# Word 2003 toolbar settings



## swani30 (Dec 4, 2007)

Good Day All,

I am pulling my hair out!! And over something that seems so basic.. :laugh:

Does anyone know how to save the settings or templates in Word 2003 so that every document that I open has the same toolbar settings?? In my day to day work, I am opening docs from multiple locations, but I have my own preference as far as what toolbars I want available as a default. It seems that either Word "forgets" my settings, or the doc being opened overrides my defaults.

I've read through a lot of MS's help on their website regarding Templates, but I haven't been able to find anything relevant to what I'm trying to do.
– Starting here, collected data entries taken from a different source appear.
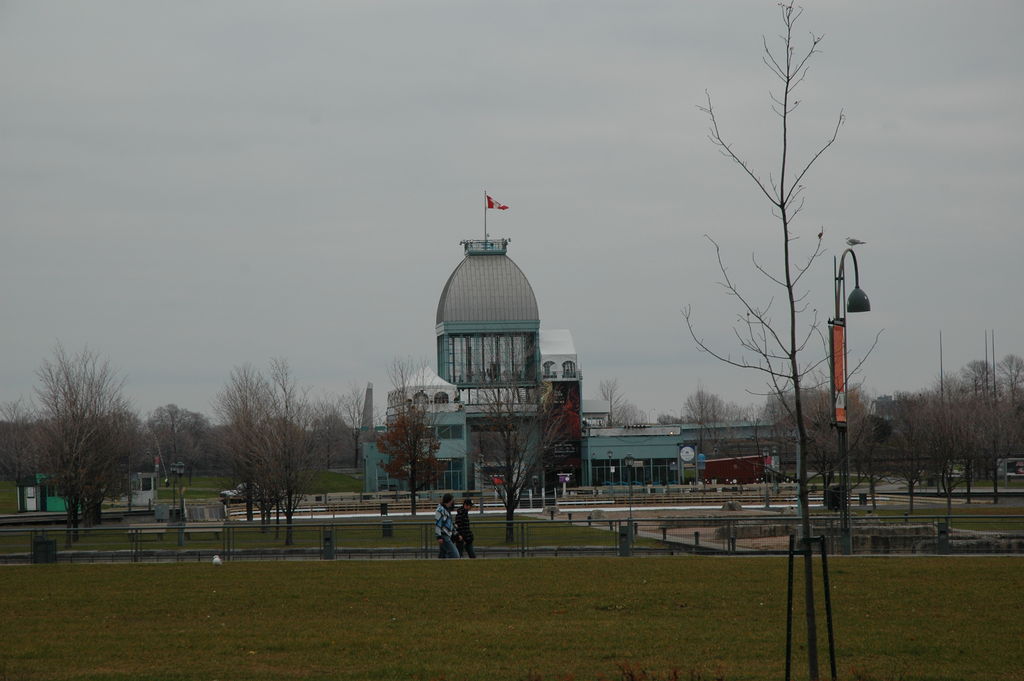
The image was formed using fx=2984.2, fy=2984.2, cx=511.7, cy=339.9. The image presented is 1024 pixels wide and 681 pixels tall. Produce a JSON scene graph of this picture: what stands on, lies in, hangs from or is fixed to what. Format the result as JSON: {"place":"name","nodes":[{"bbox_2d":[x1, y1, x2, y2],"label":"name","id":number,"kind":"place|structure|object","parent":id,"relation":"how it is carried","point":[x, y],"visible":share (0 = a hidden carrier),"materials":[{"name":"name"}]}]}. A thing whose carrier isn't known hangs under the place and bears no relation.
{"place":"outdoors","nodes":[
{"label":"outdoors","id":0,"kind":"place"},
{"bbox_2d":[1,469,375,511],"label":"lawn","id":1,"kind":"structure","parent":0,"point":[5,483],"materials":[{"name":"green plant"}]},
{"bbox_2d":[0,401,43,483],"label":"bare tree","id":2,"kind":"object","parent":1,"relation":"on","point":[15,429],"visible":0.92,"materials":[{"name":"brown plant"}]},
{"bbox_2d":[17,473,73,511],"label":"green kiosk","id":3,"kind":"object","parent":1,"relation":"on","point":[33,503],"visible":0.64,"materials":[{"name":"green"}]},
{"bbox_2d":[145,404,211,477],"label":"tree","id":4,"kind":"object","parent":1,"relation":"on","point":[171,413],"visible":0.89,"materials":[{"name":"brown plant"}]},
{"bbox_2d":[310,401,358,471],"label":"bare tree","id":5,"kind":"object","parent":1,"relation":"on","point":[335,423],"visible":0.8,"materials":[{"name":"brown plant"}]},
{"bbox_2d":[335,383,371,470],"label":"bare tree","id":6,"kind":"object","parent":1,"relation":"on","point":[353,419],"visible":0.86,"materials":[{"name":"plant"}]},
{"bbox_2d":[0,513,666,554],"label":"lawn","id":7,"kind":"structure","parent":0,"point":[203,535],"materials":[{"name":"green plant"}]},
{"bbox_2d":[30,343,133,545],"label":"bare tree","id":8,"kind":"object","parent":7,"relation":"on","point":[65,394],"visible":0.99,"materials":[{"name":"brown plant"}]},
{"bbox_2d":[128,525,170,543],"label":"bench","id":9,"kind":"object","parent":7,"relation":"on","point":[143,531],"visible":0.71,"materials":[{"name":"brown wood"}]},
{"bbox_2d":[171,460,186,541],"label":"street lamp","id":10,"kind":"object","parent":7,"relation":"on","point":[177,467],"visible":0.98,"materials":[{"name":"black metal"}]},
{"bbox_2d":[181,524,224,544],"label":"bench","id":11,"kind":"object","parent":7,"relation":"on","point":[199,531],"visible":0.74,"materials":[{"name":"brown wood"}]},
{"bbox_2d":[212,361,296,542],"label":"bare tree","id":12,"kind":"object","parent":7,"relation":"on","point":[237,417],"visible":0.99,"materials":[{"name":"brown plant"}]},
{"bbox_2d":[259,360,320,545],"label":"bare tree","id":13,"kind":"object","parent":7,"relation":"on","point":[289,517],"visible":0.99,"materials":[{"name":"brown plant"}]},
{"bbox_2d":[381,521,392,537],"label":"trash bin","id":14,"kind":"object","parent":7,"relation":"on","point":[387,527],"visible":0.8,"materials":[{"name":"black metal"}]},
{"bbox_2d":[375,360,444,515],"label":"tree","id":15,"kind":"object","parent":7,"relation":"on","point":[413,449],"visible":0.99,"materials":[{"name":"plant"}]},
{"bbox_2d":[470,370,564,545],"label":"bare tree","id":16,"kind":"object","parent":7,"relation":"on","point":[507,467],"visible":0.99,"materials":[{"name":"plant"}]},
{"bbox_2d":[0,0,1023,417],"label":"sky","id":17,"kind":"structure","parent":0,"point":[514,171],"materials":[{"name":"grey"}]},
{"bbox_2d":[0,556,1023,680],"label":"lawn","id":18,"kind":"structure","parent":0,"point":[21,574],"materials":[{"name":"green plant"}]},
{"bbox_2d":[211,554,222,565],"label":"white bird","id":19,"kind":"object","parent":18,"relation":"on","point":[217,558],"visible":0.99},
{"bbox_2d":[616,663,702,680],"label":"shrub","id":20,"kind":"object","parent":18,"relation":"on","point":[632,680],"visible":0.98,"materials":[{"name":"plant"}]},
{"bbox_2d":[687,1,851,678],"label":"bare tree","id":21,"kind":"object","parent":18,"relation":"on","point":[786,241],"visible":1,"materials":[{"name":"plant"}]},
{"bbox_2d":[817,228,824,239],"label":"bird","id":22,"kind":"object","parent":21,"relation":"on","point":[820,235],"visible":0.94},
{"bbox_2d":[784,535,794,680],"label":"tree stake","id":23,"kind":"object","parent":18,"relation":"on","point":[790,592],"visible":0.98,"materials":[{"name":"black wood"}]},
{"bbox_2d":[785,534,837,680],"label":"tree support","id":24,"kind":"object","parent":18,"relation":"on","point":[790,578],"visible":0.95,"materials":[{"name":"metal"}]},
{"bbox_2d":[819,535,836,680],"label":"tree stake","id":25,"kind":"object","parent":18,"relation":"on","point":[832,660],"visible":0.97,"materials":[{"name":"metal"}]},
{"bbox_2d":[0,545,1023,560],"label":"pavement","id":26,"kind":"structure","parent":0,"point":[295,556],"materials":[{"name":"grey"}]},
{"bbox_2d":[322,528,334,559],"label":"trash bin","id":27,"kind":"object","parent":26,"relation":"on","point":[325,541],"visible":0.76,"materials":[{"name":"metal"}]},
{"bbox_2d":[434,491,460,558],"label":"man","id":28,"kind":"object","parent":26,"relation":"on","point":[449,523],"visible":0.98},
{"bbox_2d":[453,498,476,558],"label":"person","id":29,"kind":"object","parent":26,"relation":"on","point":[463,507],"visible":0.79},
{"bbox_2d":[0,514,1023,559],"label":"metal railing","id":30,"kind":"object","parent":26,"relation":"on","point":[141,529],"visible":0.82,"materials":[{"name":"metal"}]},
{"bbox_2d":[618,524,631,555],"label":"trash bin","id":31,"kind":"object","parent":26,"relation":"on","point":[622,535],"visible":0.74,"materials":[{"name":"grey metal"}]},
{"bbox_2d":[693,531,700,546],"label":"bollard","id":32,"kind":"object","parent":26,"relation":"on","point":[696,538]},
{"bbox_2d":[360,230,696,492],"label":"building","id":33,"kind":"structure","parent":0,"point":[662,481],"materials":[{"name":"grey metal"}]},
{"bbox_2d":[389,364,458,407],"label":"white tent","id":34,"kind":"object","parent":33,"relation":"on","point":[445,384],"visible":0.45,"materials":[{"name":"white fabric"}]},
{"bbox_2d":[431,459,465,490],"label":"window","id":35,"kind":"structure","parent":33,"relation":"in","point":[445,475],"materials":[{"name":"blue glass"}]},
{"bbox_2d":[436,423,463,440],"label":"window","id":36,"kind":"structure","parent":33,"relation":"in","point":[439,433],"materials":[{"name":"blue glass"}]},
{"bbox_2d":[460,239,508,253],"label":"railing","id":37,"kind":"object","parent":33,"relation":"on","point":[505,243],"visible":0.56,"materials":[{"name":"metal"}]},
{"bbox_2d":[484,190,487,245],"label":"flagpole","id":38,"kind":"object","parent":33,"relation":"on","point":[485,235],"visible":0.53,"materials":[{"name":"grey metal"}]},
{"bbox_2d":[485,195,508,210],"label":"flag","id":39,"kind":"object","parent":38,"relation":"attached to","point":[491,205],"visible":0.91,"materials":[{"name":"red fabric"}]},
{"bbox_2d":[437,330,537,388],"label":"window","id":40,"kind":"structure","parent":33,"relation":"in","point":[491,376],"materials":[{"name":"clear glass"}]},
{"bbox_2d":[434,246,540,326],"label":"dome","id":41,"kind":"structure","parent":33,"relation":"on","point":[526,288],"materials":[{"name":"grey metal"}]},
{"bbox_2d":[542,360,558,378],"label":"window","id":42,"kind":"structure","parent":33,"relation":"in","point":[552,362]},
{"bbox_2d":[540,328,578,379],"label":"white tent","id":43,"kind":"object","parent":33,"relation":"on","point":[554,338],"visible":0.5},
{"bbox_2d":[542,381,581,474],"label":"banner","id":44,"kind":"object","parent":33,"relation":"attached to","point":[564,392],"visible":0.57,"materials":[{"name":"black fabric"}]},
{"bbox_2d":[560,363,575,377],"label":"window","id":45,"kind":"structure","parent":33,"relation":"in","point":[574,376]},
{"bbox_2d":[590,456,683,485],"label":"window","id":46,"kind":"structure","parent":33,"relation":"in","point":[618,469],"materials":[{"name":"teal glass"}]},
{"bbox_2d":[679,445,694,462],"label":"round sign","id":47,"kind":"object","parent":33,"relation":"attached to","point":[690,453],"visible":0.97,"materials":[{"name":"white"}]},
{"bbox_2d":[679,420,786,454],"label":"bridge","id":48,"kind":"structure","parent":0,"point":[686,433],"materials":[{"name":"grey metal"}]},
{"bbox_2d":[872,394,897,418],"label":"distant building","id":49,"kind":"structure","parent":0,"point":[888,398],"materials":[{"name":"grey"}]},
{"label":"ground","id":50,"kind":"structure","parent":0},
{"bbox_2d":[33,536,56,563],"label":"trash bin","id":51,"kind":"object","parent":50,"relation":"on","point":[47,541],"visible":0.63,"materials":[{"name":"black metal"}]},
{"bbox_2d":[128,471,156,506],"label":"kiosk","id":52,"kind":"object","parent":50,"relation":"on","point":[151,491],"visible":0.74,"materials":[{"name":"white"}]},
{"bbox_2d":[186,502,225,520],"label":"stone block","id":53,"kind":"object","parent":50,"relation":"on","point":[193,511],"visible":0.82,"materials":[{"name":"grey stone"}]},
{"bbox_2d":[219,483,245,499],"label":"car","id":54,"kind":"object","parent":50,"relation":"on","point":[227,493],"visible":0.37,"materials":[{"name":"metal"}]},
{"bbox_2d":[362,382,373,430],"label":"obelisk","id":55,"kind":"object","parent":50,"relation":"on","point":[369,386],"visible":0.61,"materials":[{"name":"grey stone"}]},
{"bbox_2d":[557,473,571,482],"label":"sign","id":56,"kind":"object","parent":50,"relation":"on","point":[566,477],"visible":0.85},
{"bbox_2d":[606,450,615,492],"label":"lamp post","id":57,"kind":"object","parent":50,"relation":"on","point":[610,455],"visible":0.97,"materials":[{"name":"metal"}]},
{"bbox_2d":[598,378,635,426],"label":"bare tree","id":58,"kind":"object","parent":50,"relation":"on","point":[614,390],"visible":0.58,"materials":[{"name":"plant"}]},
{"bbox_2d":[624,454,635,532],"label":"lamp post","id":59,"kind":"object","parent":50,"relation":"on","point":[630,457],"visible":0.97,"materials":[{"name":"metal"}]},
{"bbox_2d":[681,386,729,425],"label":"bare tree","id":60,"kind":"object","parent":50,"relation":"on","point":[700,402],"visible":0.72,"materials":[{"name":"plant"}]},
{"bbox_2d":[722,500,742,510],"label":"rock","id":61,"kind":"object","parent":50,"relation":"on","point":[732,505],"visible":0.89,"materials":[{"name":"grey stone"}]},
{"bbox_2d":[701,455,767,483],"label":"red container","id":62,"kind":"object","parent":50,"relation":"on","point":[742,475],"visible":0.69,"materials":[{"name":"red metal"}]},
{"bbox_2d":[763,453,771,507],"label":"lamp post","id":63,"kind":"object","parent":50,"relation":"on","point":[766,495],"visible":0.98,"materials":[{"name":"grey metal"}]},
{"bbox_2d":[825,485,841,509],"label":"trash bin","id":64,"kind":"object","parent":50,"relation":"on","point":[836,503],"visible":0.59,"materials":[{"name":"black"}]},
{"bbox_2d":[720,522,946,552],"label":"stone wall","id":65,"kind":"structure","parent":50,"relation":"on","point":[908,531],"materials":[{"name":"grey stone"}]},
{"bbox_2d":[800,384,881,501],"label":"bare tree","id":66,"kind":"object","parent":50,"relation":"on","point":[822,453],"visible":0.75,"materials":[{"name":"brown plant"}]},
{"bbox_2d":[830,245,870,555],"label":"street lamp","id":67,"kind":"object","parent":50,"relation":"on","point":[848,537],"visible":0.85,"materials":[{"name":"black metal"}]},
{"bbox_2d":[830,320,846,425],"label":"banner","id":68,"kind":"object","parent":67,"relation":"attached to","point":[838,336],"visible":0.66,"materials":[{"name":"orange fabric"}]},
{"bbox_2d":[845,236,865,245],"label":"seagull","id":69,"kind":"object","parent":67,"relation":"on","point":[856,243],"visible":0.98,"materials":[{"name":"grey"}]},
{"bbox_2d":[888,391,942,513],"label":"bare tree","id":70,"kind":"object","parent":50,"relation":"on","point":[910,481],"visible":0.98,"materials":[{"name":"brown plant"}]},
{"bbox_2d":[939,331,943,398],"label":"flagpole","id":71,"kind":"object","parent":50,"relation":"on","point":[940,344],"visible":0.44,"materials":[{"name":"grey metal"}]},
{"bbox_2d":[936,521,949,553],"label":"trash bin","id":72,"kind":"object","parent":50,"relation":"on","point":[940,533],"visible":0.69,"materials":[{"name":"metal"}]},
{"bbox_2d":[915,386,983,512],"label":"bare tree","id":73,"kind":"object","parent":50,"relation":"on","point":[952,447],"visible":0.98,"materials":[{"name":"brown plant"}]},
{"bbox_2d":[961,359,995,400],"label":"bare tree","id":74,"kind":"object","parent":50,"relation":"on","point":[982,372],"visible":0.56,"materials":[{"name":"plant"}]},
{"bbox_2d":[985,330,988,396],"label":"flagpole","id":75,"kind":"object","parent":50,"relation":"on","point":[986,380],"visible":0.51,"materials":[{"name":"grey metal"}]},
{"bbox_2d":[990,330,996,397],"label":"flagpole","id":76,"kind":"object","parent":50,"relation":"on","point":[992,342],"visible":0.48,"materials":[{"name":"grey metal"}]},
{"bbox_2d":[969,353,1023,501],"label":"bare tree","id":77,"kind":"object","parent":50,"relation":"on","point":[994,388],"visible":0.94,"materials":[{"name":"brown plant"}]},
{"bbox_2d":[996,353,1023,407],"label":"bare tree","id":78,"kind":"object","parent":50,"relation":"on","point":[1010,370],"visible":0.83,"materials":[{"name":"plant"}]},
{"bbox_2d":[1000,457,1023,480],"label":"bus shelter","id":79,"kind":"object","parent":50,"relation":"on","point":[1020,469],"visible":0.84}
]}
Thanks so much!! If I can get this figured out, maybe my hair will start to grow back :laugh:


----------



## yustr (Sep 27, 2004)

I'm not sure about toolbar setting but I know that its the view setting of the original document that is saved and opens regardless of what the current user wants. I would assume - in their infinite wisdon - MS has done the same for the tool bars. (It's even worse than that. Its actually the setting that were saved THE FIRST TIME that are retained. So even if the original author decides to change the view, if she's already saved a version in one view the document retains that view setting forever. The only way I've been able to get around it is to copy and paste the entire thing into a new document that is set the way I want it, then save it fresh.  )


----------



## swani30 (Dec 4, 2007)

I didn't realize Word save the view settings of the original doc. That's crazy! That might be something I can work with though. Let me see if I can figure out a work around. :smile:


----------